Ia menjelaskan, dari satu kejadian tersebut, muncul tiga pertanyaan krusial: Apakah makmum Muhammadiyah harus mengaminkan qunut dan mengangkat tangan? Apakah makmum wajib ikut sujud sahwi bila imam lupa membaca qunut? Dan, apakah salat makmum batal jika ia tidak ikut sujud sahwi bersama imam?
Sebelum menjawab secara detail, Isman menjelaskan prinsip umum dalam penyusunan fatwa tarjih Muhammadiyah. Menurutnya, proses tarjih mengutamakan rujukan pada sumber-sumber primer, yakni Al-Qur’an dan hadis, sebelum ditopang dengan kaidah fikih, ushul fikih, serta pendekatan kontekstual.
“Fatwa tarjih tidak bersandar pada pendapat dari media online yang tidak terverifikasi. Kami hanya menggunakan literatur tercetak yang otoritatif,” tegas Isman.
Ia menambahkan bahwa dalam perspektif tarjih Muhammadiyah, posisi mazhab bukan sebagai pendapat final (qauli), melainkan sebagai manhaj atau metodologi dalam pengambilan hukum.
Menjawab pertanyaan pertama, Isman menyebutkan bahwa makmum dari kalangan Muhammadiyah yang bermakmum pada imam yang membaca qunut tidak dituntunkan untuk mengaminkan atau mengangkat tangan. Ia mengacu pada Himpunan Putusan Tarjih (HPT) Juz I halaman 378 yang menyatakan bahwa qunut Subuh belum memiliki landasan syar’i yang kuat untuk diamalkan.
“Maka dalam posisi iktidal, makmum cukup berdiri tegak dengan tangan lurus ke bawah, tanpa perlu ikut mengaminkan doa qunut,” jelasnya.
Sikap ini mencerminkan prinsip kehati-hatian (iḥtiyāṭ) dalam beribadah dan menunjukkan konsistensi Muhammadiyah dalam menjaga kemurnian tuntunan Rasulullah ﷺ.
Baca juga, Memberikan Makanan Bergizi bagi Anak, Wajibkah?
Terkait pertanyaan kedua mengenai sujud sahwi, Isman menjelaskan bahwa dalam pandangan tarjih, qunut Subuh bukanlah bagian dari rukun atau wajib salat. Maka, jika imam melakukan sujud sahwi karena lupa membaca qunut, makmum tidak wajib ikut serta.
“Makmum tetap sah salatnya meski tidak ikut sujud sahwi. Karena sujud sahwi ini dilakukan atas hal yang tidak dianggap sebagai kekurangan dalam pandangan tarjih,” katanya.

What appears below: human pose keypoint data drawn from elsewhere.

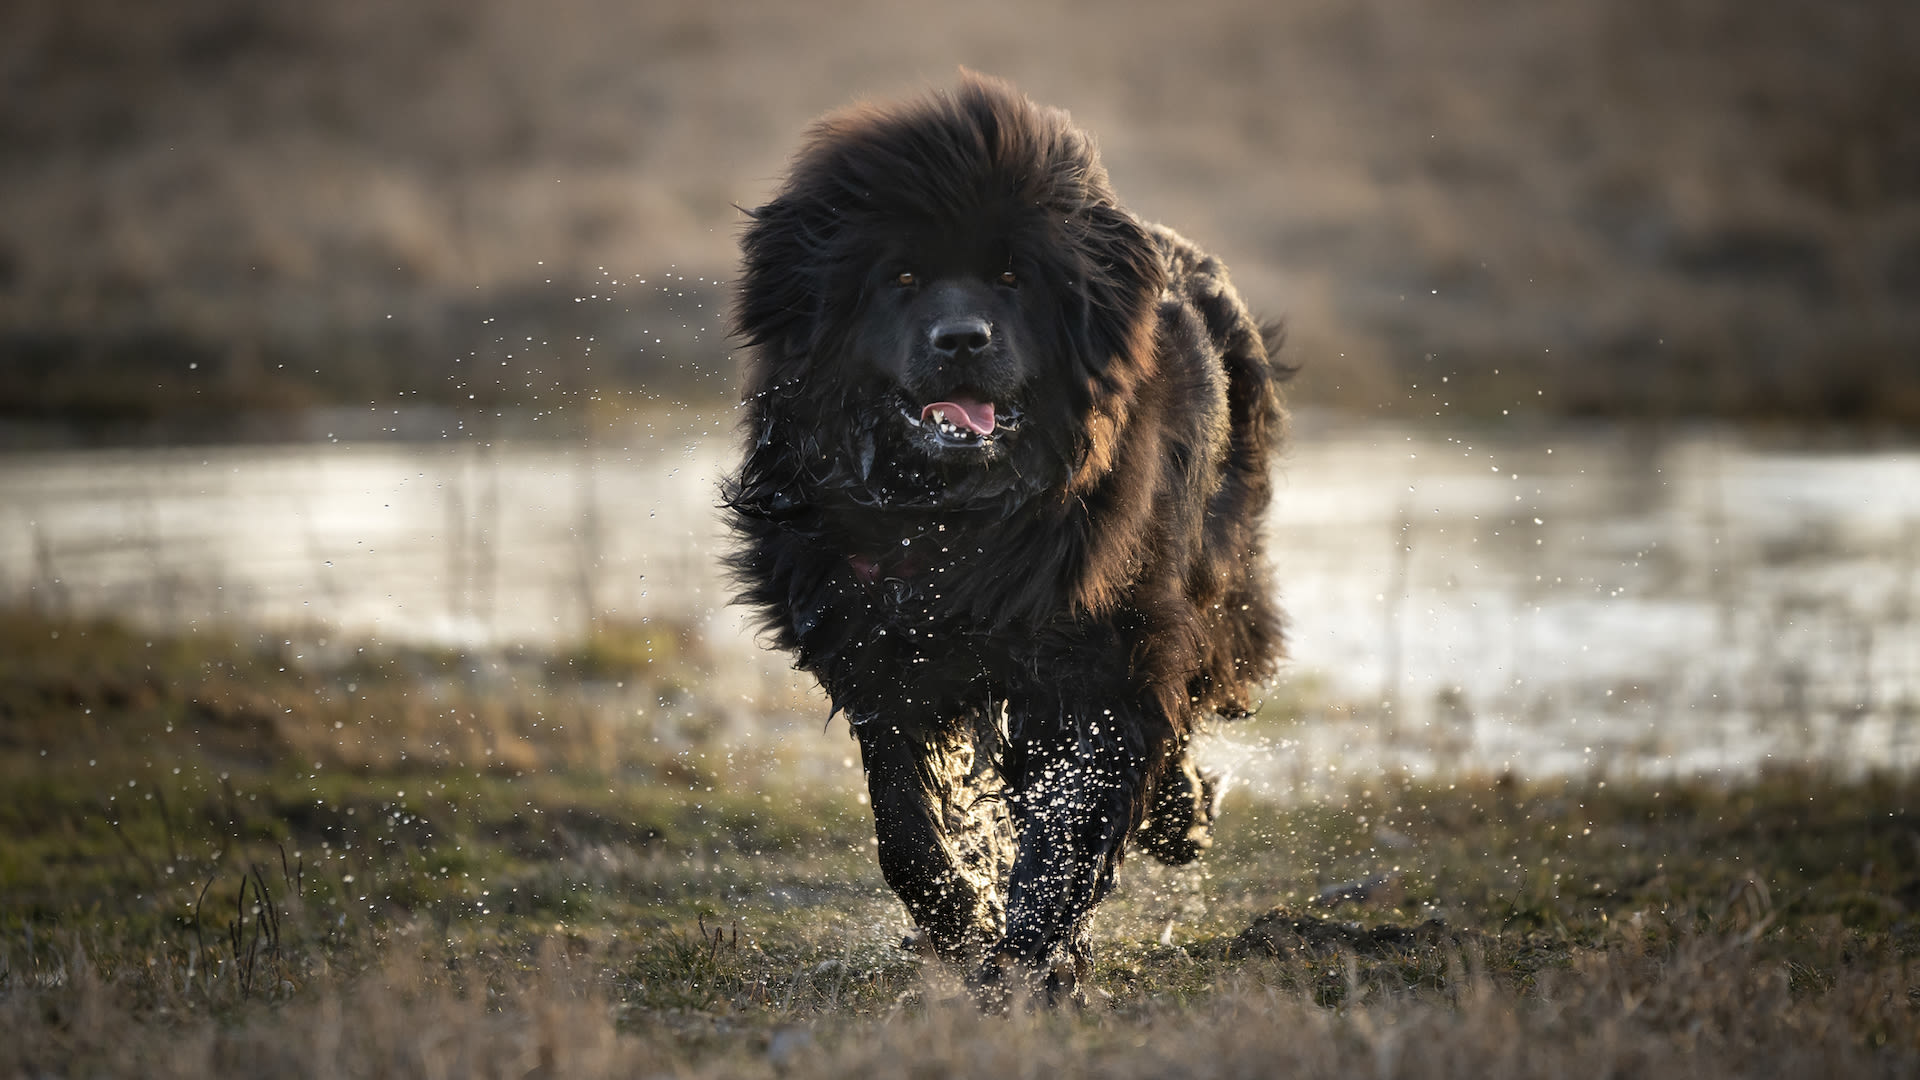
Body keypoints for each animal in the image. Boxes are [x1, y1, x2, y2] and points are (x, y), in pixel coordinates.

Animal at [721, 73, 1290, 999]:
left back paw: (1182, 817)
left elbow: (1072, 820)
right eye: (901, 276)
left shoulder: (1105, 652)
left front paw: (1029, 958)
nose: (962, 339)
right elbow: (904, 825)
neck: (957, 520)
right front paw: (962, 924)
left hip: (1212, 574)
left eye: (1014, 277)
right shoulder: (878, 650)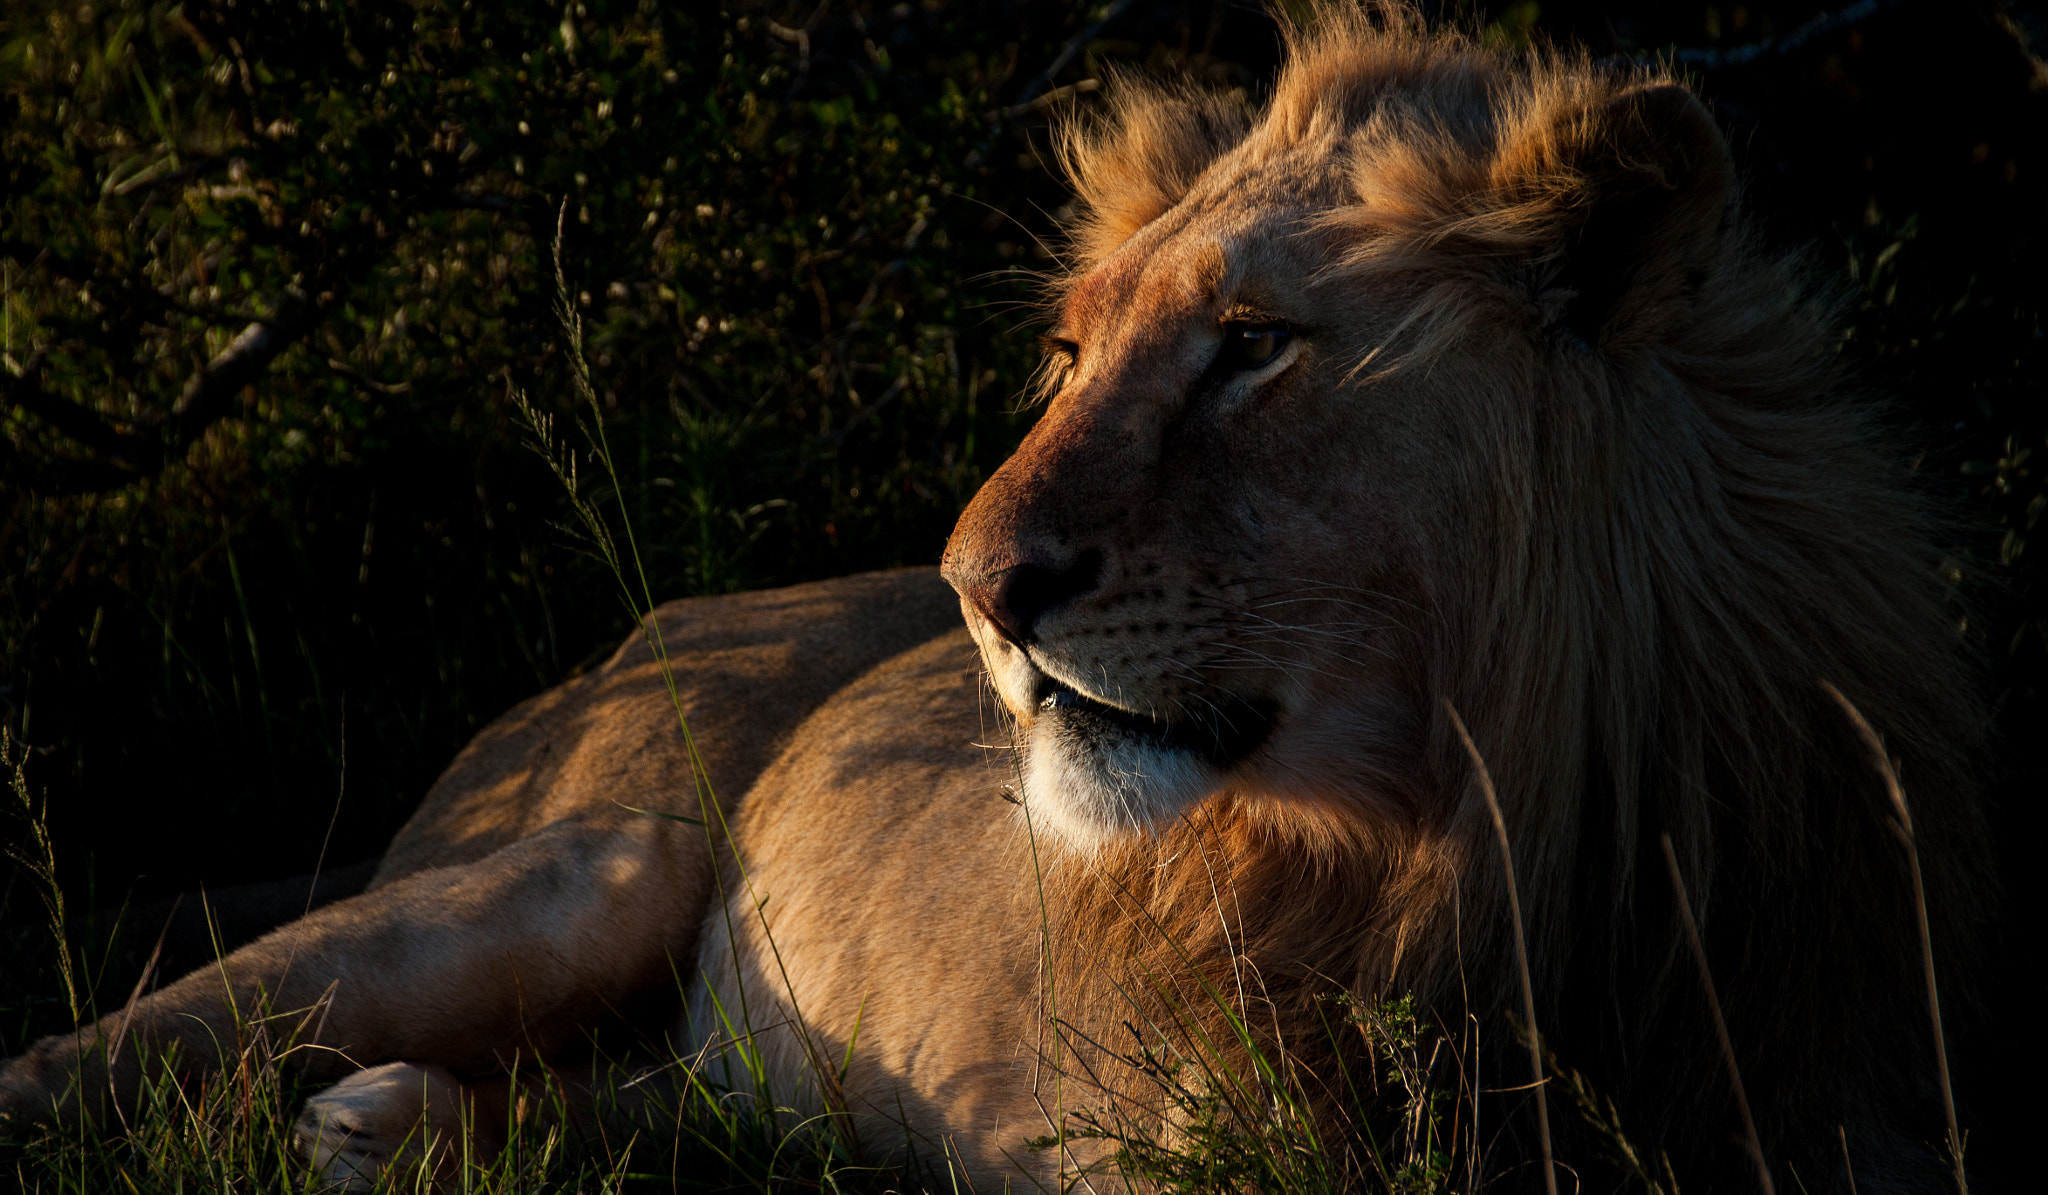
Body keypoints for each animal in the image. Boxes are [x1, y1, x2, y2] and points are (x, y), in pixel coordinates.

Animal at [0, 8, 1992, 1192]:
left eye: (1251, 346)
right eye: (1072, 351)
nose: (973, 590)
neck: (1474, 866)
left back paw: (394, 1126)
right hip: (570, 866)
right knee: (78, 1059)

Meski demikian, Isman mengingatkan bahwa makmum tidak boleh mendahului imam dalam salam. Ia harus tetap menunggu hingga imam selesai dari sujud sahwi dan bersama-sama mengakhiri salat. Hal ini mengacu pada prinsip menjaga kesatuan gerakan dalam berjamaah, sebagaimana sabda Nabi Muhammad ﷺ:
إِنَّمَا جُعِلَ الإِمَامُ لِيُؤْتَمَّ بِهِ
“Sesungguhnya imam itu dijadikan untuk diikuti.” (HR. Bukhari dan Muslim)
Dalam konteks ini, makmum cukup mengikuti rukun-rukun utama yang dilakukan imam, seperti rukuk, sujud, dan tahiyat. Namun, untuk hal-hal di luar itu, seperti sujud sahwi karena perbedaan ijtihad, tidak wajib diikuti. Termasuk pula gerakan yang bukan bagian dari ibadah seperti membetulkan kopiah atau batuk saat salat.
Isman juga menyampaikan bahwa memahami batasan kepatuhan terhadap imam sangat penting dalam salat lintas mazhab. Dalam hal yang bersifat furu’iyah (cabang), umat Islam diajarkan untuk tetap menjaga toleransi, tanpa harus mengorbankan prinsip dasar mazhab yang dianut.
Kajian ini, menurut Isman, sekaligus menjadi bentuk edukasi fikih lintas mazhab yang cerdas dan mencerahkan. Ia berharap warga Muhammadiyah serta civitas akademika UMS dapat memahami perbedaan-perbedaan ini secara arif dan ilmiah.
“Kita tidak sedang menegasikan amaliah umat Islam lainnya, tetapi ingin menunjukkan bahwa pilihan tarjih didasarkan pada argumentasi ilmiah dan komitmen keilmuan yang kuat,” pungkasnya.
Narasi yang disampaikan Isman mencerminkan semangat tarjih Muhammadiyah dalam menjawab persoalan fikih secara sistematis, hati-hati, dan tetap terbuka pada keragaman pendapat dalam Islam. Pendekatan ini sangat relevan dalam konteks masyarakat majemuk dan dinamis seperti Indonesia saat ini, di mana praktik salat berjamaah sering kali mempertemukan umat dari berbagai latar belakang mazhab.